Data under study:
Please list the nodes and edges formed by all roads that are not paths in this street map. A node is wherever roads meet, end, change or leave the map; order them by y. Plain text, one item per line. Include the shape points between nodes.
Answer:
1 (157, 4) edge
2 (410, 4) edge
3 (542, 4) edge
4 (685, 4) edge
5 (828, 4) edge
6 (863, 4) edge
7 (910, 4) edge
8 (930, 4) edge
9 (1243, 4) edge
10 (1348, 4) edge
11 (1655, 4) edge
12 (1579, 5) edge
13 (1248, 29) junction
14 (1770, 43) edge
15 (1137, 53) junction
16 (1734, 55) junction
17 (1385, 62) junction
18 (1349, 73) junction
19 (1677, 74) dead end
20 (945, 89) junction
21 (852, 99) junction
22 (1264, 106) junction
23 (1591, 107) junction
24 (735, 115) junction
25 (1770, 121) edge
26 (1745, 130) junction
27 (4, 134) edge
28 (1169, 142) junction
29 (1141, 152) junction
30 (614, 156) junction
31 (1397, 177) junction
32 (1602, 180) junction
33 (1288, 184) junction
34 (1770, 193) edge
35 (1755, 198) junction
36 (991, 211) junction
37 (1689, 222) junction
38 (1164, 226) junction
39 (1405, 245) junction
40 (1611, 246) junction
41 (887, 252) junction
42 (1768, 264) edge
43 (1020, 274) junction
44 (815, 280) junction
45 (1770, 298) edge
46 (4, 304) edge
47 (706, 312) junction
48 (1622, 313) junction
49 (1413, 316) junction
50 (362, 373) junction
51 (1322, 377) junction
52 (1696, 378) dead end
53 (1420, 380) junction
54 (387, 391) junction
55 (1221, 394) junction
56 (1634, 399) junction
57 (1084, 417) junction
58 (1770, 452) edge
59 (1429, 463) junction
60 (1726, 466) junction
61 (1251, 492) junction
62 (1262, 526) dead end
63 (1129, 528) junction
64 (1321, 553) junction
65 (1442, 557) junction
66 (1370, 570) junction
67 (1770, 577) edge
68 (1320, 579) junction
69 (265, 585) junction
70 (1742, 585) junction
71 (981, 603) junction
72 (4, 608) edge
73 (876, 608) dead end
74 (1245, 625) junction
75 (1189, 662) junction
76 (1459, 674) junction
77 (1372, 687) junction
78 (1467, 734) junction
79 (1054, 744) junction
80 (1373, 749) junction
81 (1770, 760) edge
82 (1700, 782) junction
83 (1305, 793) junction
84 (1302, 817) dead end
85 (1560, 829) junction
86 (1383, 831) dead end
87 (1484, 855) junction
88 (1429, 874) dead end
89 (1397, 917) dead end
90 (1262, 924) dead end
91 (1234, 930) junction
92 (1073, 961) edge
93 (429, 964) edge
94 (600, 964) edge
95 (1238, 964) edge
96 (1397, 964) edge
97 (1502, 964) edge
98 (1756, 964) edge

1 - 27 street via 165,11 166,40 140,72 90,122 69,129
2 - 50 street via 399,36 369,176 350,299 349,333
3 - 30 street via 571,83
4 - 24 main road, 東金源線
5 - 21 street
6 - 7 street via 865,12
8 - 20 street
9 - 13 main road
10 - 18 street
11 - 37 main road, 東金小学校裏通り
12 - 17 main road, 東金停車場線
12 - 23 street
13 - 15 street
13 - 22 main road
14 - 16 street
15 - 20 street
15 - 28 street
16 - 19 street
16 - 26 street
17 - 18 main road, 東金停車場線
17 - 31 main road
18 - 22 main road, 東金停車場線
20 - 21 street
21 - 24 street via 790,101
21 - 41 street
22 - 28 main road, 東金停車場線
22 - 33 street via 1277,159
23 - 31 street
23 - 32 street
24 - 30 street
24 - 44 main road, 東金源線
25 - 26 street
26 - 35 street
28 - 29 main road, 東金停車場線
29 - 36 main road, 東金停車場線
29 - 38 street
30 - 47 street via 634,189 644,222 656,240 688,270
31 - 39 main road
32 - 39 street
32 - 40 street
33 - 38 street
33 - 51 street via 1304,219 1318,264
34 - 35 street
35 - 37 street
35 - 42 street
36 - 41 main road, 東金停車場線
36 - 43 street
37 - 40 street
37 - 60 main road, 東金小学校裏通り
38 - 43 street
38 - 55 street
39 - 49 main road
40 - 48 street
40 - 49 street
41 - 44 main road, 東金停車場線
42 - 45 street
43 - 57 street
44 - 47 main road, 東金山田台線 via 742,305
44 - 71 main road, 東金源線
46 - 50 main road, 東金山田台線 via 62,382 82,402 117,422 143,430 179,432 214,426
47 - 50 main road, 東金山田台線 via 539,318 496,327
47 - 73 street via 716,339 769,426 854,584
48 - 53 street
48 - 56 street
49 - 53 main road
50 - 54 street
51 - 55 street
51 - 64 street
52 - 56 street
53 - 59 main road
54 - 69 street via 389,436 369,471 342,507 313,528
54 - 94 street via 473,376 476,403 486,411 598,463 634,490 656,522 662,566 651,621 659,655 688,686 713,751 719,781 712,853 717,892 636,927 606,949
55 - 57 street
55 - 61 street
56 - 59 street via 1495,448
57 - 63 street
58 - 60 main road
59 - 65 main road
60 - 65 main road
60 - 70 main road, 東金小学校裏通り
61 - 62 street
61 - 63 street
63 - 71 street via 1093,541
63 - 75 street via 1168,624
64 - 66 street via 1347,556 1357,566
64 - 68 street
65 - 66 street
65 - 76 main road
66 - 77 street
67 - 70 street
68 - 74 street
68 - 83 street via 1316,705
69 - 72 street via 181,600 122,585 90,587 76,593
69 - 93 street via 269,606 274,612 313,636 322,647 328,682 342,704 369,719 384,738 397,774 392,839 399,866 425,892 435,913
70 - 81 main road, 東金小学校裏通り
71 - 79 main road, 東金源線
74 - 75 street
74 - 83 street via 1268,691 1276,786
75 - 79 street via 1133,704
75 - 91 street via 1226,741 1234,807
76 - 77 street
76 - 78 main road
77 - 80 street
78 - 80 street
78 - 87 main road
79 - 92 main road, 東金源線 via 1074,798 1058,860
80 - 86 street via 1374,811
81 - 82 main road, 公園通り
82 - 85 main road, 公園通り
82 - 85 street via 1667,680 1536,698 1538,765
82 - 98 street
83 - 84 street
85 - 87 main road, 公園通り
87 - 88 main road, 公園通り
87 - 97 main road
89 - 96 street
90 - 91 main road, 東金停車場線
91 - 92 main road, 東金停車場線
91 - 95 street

==

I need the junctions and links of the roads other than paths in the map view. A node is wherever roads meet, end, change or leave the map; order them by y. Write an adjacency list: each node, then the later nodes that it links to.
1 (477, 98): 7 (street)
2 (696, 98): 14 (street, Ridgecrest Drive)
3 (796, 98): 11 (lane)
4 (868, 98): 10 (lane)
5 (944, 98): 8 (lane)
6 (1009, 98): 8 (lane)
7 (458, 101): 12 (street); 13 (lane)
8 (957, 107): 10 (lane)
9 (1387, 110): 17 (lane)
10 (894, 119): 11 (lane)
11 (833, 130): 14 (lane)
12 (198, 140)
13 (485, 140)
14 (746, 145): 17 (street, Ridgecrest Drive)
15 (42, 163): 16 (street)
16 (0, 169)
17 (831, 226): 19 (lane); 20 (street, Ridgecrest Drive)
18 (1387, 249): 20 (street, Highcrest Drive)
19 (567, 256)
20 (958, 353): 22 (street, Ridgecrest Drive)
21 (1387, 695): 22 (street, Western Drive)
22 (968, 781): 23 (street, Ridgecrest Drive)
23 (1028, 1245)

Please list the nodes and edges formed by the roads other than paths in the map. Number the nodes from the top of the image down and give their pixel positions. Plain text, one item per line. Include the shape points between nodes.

Your task: Sift the data above for lines with "Include", then copy each one.

Your response:
Please list the nodes and edges formed by all roads that are not paths in this street map. A node is wherever roads meet, end, change or leave the map; order them by y. Plain text, one item per line. Include the shape points between nodes.
Please list the nodes and edges formed by the roads other than paths in the map. Number the nodes from the top of the image down and give their pixel positions. Plain text, one item per line. Include the shape points between nodes.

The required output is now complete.